2008-02-27 22:52:04

by Kei Tokunaga

[permalink] [raw]
Subject: A strange behavior of sched_fair

Hi Ingo,

I am playing around with sched_fair and cgroup, and it seems like
I hit a possible bug. Could you also check if that is a bug?

Description of behavior:
Start a cpu-bound task (t1), attach it to a cgroup (cgA), and let the
task to run for a while (e.g. several tens of seconds or a couple of
minutes would be adequate.) Then, start another cpu-bound task (t2)
and attach it to cgA in the way described in "Steps to Reproduce" section.
You will see t1 does not get run for a while.
(The tasks may not have to be cpu-bound, but it is easier to see the
behavior using cpu-bound tasks.)

How reproducible:
Always.

Environments where I saw the behavior:
2.6.25-rc3 with resource management functions enabled on ia64 box.

Steps to Reproduce:
# mkdir /dev/cgroup
# mount -t cgroup -ocpuset,cpu cpu /dev/cgroup
# mkdir /dev/cgroup/{a,b}
# echo 0 > /dev/cgroup/a/cpuset.cpus
# echo 0 > /dev/cgroup/b/cpuset.cpus
# echo 1 > /dev/cgroup/a/cpuset.mems
# echo 1 > /dev/cgroup/b/cpuset.mems
# echo $$ > /dev/cgroup/b/tasks
# ./a.out & echo $! > /dev/cgroup/a/tasks (a.out is just a for-loop program)
[Wait for several tens of seconds or a couple of minutes.]
# ./a.out2 & echo $! > /dev/cgroup/a/tasks (a.out2 is just a for-loop program)
[You will see a.out does not get run for a while by running top command.]

Additional Info:
a.out2 needs to be started from the shell of cgroup-b in order to
reproduce the problem (, unless the system is UP.) Starting a.out2
in the manner, se->vruntime (or something to create the se->vruntime)
══════
[Exercise requirements]:
1. Answer these about the sched_fair bug report, one per line:
(a) On which kernel version and hardware did the behavior appear?
(b) How reproducible is it said to be?
(c) From which cgroup's shell must a.out2 be started to reproduce the problem?
2. Carry on writing the sched_fair bug report from its last words.

Stored data entries:
══════
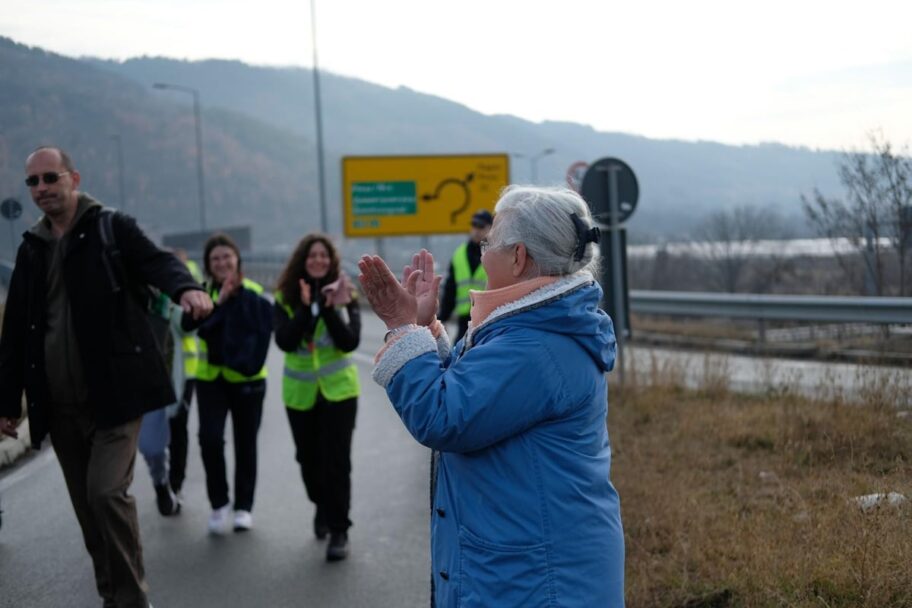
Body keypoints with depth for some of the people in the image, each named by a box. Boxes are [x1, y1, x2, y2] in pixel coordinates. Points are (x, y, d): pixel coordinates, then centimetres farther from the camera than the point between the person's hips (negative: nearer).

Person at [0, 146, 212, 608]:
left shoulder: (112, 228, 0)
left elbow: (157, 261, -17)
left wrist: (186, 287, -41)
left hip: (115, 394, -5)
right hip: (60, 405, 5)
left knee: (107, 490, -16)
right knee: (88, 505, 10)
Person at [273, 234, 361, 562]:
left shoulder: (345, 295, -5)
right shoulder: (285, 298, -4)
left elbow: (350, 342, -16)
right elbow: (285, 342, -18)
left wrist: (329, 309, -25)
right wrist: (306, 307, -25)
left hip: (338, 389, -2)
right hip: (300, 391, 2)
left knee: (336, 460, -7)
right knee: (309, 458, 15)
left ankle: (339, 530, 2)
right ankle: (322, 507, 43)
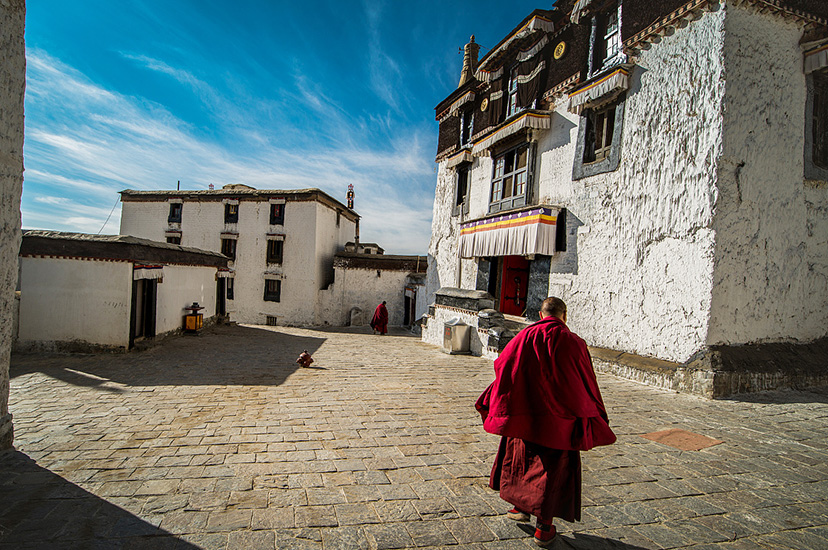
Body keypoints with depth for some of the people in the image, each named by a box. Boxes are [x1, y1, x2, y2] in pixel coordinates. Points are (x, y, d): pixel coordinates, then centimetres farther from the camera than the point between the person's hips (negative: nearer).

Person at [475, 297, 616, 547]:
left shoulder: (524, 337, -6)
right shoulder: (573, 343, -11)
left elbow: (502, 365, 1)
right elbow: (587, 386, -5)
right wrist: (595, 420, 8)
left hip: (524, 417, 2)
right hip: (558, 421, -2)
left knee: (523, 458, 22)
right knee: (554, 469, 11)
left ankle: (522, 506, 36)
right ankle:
══════
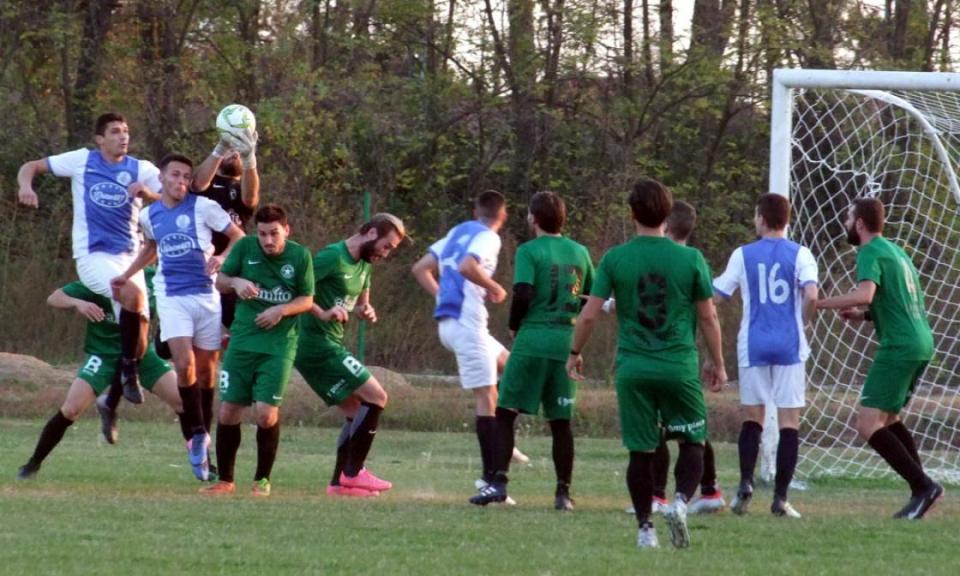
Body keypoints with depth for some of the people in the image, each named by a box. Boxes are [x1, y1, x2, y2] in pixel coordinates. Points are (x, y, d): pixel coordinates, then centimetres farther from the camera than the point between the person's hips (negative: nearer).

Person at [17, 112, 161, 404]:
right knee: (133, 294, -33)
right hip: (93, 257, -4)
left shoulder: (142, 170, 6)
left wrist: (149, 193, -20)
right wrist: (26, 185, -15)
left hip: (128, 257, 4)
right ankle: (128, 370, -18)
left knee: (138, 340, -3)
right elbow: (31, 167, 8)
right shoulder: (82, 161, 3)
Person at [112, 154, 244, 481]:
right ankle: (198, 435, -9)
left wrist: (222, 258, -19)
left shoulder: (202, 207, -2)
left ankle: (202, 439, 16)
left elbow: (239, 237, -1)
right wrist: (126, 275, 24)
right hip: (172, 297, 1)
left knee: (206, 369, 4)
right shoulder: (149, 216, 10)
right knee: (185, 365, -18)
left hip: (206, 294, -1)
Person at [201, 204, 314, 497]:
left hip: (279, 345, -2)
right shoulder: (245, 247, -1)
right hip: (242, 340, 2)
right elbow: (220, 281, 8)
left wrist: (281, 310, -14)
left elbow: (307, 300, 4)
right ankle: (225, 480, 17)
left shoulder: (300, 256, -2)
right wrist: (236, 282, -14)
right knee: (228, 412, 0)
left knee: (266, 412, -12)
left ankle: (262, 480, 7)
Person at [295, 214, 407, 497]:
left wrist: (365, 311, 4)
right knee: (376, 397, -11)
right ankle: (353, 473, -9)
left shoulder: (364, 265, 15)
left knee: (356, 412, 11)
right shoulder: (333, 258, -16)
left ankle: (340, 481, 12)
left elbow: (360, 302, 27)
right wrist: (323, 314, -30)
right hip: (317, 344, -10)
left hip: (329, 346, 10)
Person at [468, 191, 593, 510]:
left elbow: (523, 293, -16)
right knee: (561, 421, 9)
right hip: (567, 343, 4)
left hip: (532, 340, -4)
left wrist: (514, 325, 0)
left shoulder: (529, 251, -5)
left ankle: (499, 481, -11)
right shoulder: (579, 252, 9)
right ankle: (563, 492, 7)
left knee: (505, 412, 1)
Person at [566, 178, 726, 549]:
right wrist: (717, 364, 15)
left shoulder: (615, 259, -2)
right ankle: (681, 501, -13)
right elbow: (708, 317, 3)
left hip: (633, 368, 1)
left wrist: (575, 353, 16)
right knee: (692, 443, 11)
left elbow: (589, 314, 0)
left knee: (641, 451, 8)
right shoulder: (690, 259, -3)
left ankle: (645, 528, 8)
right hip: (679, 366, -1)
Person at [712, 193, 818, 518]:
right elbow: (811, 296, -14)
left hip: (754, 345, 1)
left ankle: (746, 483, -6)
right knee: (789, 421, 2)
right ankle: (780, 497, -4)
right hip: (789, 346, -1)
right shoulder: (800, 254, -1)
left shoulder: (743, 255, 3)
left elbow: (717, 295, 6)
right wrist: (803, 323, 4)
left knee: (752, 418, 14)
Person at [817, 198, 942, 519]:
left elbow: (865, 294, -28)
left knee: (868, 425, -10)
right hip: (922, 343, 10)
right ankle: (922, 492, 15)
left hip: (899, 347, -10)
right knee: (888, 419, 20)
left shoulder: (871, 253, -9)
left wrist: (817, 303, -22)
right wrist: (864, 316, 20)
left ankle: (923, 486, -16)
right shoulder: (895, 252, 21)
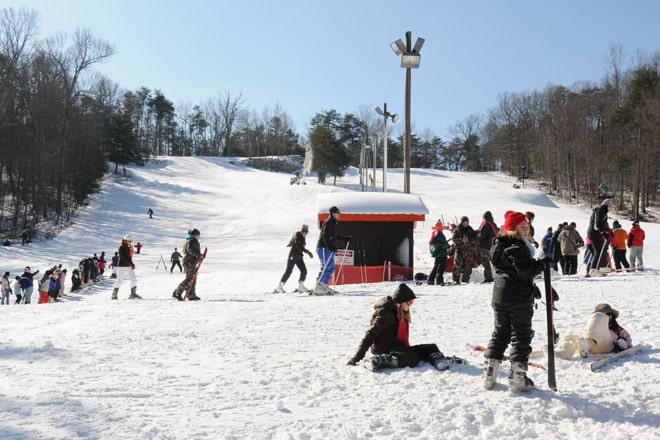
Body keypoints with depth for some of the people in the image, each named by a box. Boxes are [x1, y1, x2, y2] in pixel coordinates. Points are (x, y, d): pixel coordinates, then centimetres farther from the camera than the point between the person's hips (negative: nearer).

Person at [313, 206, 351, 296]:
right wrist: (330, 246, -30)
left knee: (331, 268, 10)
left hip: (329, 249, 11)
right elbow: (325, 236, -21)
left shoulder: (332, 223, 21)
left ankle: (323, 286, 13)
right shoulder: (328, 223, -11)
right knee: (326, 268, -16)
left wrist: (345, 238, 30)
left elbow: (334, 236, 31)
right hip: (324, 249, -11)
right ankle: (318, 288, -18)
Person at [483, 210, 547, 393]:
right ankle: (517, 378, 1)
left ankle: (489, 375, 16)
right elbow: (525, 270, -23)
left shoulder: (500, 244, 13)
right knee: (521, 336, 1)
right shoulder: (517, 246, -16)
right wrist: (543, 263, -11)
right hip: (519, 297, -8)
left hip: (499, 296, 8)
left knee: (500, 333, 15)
══════
[Responses per task]:
1.
(a) 2.6.25-rc3 with resource management functions enabled, on an ia64 box.
(b) Always.
(c) The shell of cgroup-b.

2.
of a.out2 seems to be initialized to a small value, compared to the
value of a.out. And the fair scheduler only runs a.out2 until the
se->vruntime catches up with the se->vruntime of a.out.

Thanks,
Kei
--
Kei Tokunaga
Fujitsu (Red Hat On-site Partner)


2008-02-29 07:08:54

by Andrew Morton

[permalink] [raw]
Subject: Re: A strange behavior of sched_fair


(cc containers list)

On Wed, 27 Feb 2008 17:51:35 -0500 Kei Tokunaga <[email protected]> wrote:

> Hi Ingo,
>
> I am playing around with sched_fair and cgroup, and it seems like
> I hit a possible bug. Could you also check if that is a bug?
>
> Description of behavior:
> Start a cpu-bound task (t1), attach it to a cgroup (cgA), and let the
> task to run for a while (e.g. several tens of seconds or a couple of
> minutes would be adequate.) Then, start another cpu-bound task (t2)
> and attach it to cgA in the way described in "Steps to Reproduce" section.
> You will see t1 does not get run for a while.
> (The tasks may not have to be cpu-bound, but it is easier to see the
> behavior using cpu-bound tasks.)
>
> How reproducible:
> Always.
>
> Environments where I saw the behavior:
> 2.6.25-rc3 with resource management functions enabled on ia64 box.
>
> Steps to Reproduce:
> # mkdir /dev/cgroup
> # mount -t cgroup -ocpuset,cpu cpu /dev/cgroup
> # mkdir /dev/cgroup/{a,b}
> # echo 0 > /dev/cgroup/a/cpuset.cpus
> # echo 0 > /dev/cgroup/b/cpuset.cpus
> # echo 1 > /dev/cgroup/a/cpuset.mems
> # echo 1 > /dev/cgroup/b/cpuset.mems
> # echo $$ > /dev/cgroup/b/tasks
> # ./a.out & echo $! > /dev/cgroup/a/tasks (a.out is just a for-loop program)
> [Wait for several tens of seconds or a couple of minutes.]
> # ./a.out2 & echo $! > /dev/cgroup/a/tasks (a.out2 is just a for-loop program)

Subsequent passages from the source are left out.